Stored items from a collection
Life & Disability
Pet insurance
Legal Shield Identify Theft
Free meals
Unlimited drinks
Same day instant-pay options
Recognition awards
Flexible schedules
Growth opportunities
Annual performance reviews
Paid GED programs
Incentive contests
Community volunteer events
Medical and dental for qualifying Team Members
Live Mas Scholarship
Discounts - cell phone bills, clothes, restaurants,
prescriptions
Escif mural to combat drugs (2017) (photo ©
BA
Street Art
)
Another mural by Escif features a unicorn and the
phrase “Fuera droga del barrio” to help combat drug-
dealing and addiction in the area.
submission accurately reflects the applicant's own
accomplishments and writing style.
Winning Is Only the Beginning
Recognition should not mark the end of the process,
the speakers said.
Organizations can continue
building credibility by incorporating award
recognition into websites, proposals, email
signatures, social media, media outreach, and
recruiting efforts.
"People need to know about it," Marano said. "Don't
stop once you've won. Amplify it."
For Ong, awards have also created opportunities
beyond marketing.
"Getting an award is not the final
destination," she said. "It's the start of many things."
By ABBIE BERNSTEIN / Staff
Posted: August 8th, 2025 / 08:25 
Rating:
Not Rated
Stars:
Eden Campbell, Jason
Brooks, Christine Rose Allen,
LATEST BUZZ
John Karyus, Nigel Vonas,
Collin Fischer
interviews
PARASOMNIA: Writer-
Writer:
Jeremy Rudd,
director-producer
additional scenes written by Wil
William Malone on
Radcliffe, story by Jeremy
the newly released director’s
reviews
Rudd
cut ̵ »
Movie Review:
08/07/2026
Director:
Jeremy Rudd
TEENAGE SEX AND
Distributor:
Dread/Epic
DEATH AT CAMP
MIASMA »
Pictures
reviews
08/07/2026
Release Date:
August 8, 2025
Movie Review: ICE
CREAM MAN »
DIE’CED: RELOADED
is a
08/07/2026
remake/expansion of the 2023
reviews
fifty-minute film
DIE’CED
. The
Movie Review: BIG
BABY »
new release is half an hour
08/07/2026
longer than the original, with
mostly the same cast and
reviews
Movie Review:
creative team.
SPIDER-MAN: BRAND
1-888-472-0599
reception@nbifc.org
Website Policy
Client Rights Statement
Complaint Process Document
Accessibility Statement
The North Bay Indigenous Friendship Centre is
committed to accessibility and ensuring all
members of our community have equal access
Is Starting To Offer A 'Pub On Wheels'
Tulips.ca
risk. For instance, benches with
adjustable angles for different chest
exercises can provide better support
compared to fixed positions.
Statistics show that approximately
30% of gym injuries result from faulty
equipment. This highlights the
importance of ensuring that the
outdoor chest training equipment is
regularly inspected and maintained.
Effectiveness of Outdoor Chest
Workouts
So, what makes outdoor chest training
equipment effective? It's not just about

■ **Problem requirements**:
You are asked to reproduce word for word the line containing "Accessibility Statement" and every subsequent line through the end of the entries.

■ **Task response**:
Accessibility Statement
The North Bay Indigenous Friendship Centre is
committed to accessibility and ensuring all
members of our community have equal access
Is Starting To Offer A 'Pub On Wheels'
Tulips.ca
risk. For instance, benches with
adjustable angles for different chest
exercises can provide better support
compared to fixed positions.
Statistics show that approximately
30% of gym injuries result from faulty
equipment. This highlights the
importance of ensuring that the
outdoor chest training equipment is
regularly inspected and maintained.
Effectiveness of Outdoor Chest
Workouts
So, what makes outdoor chest training
equipment effective? It's not just about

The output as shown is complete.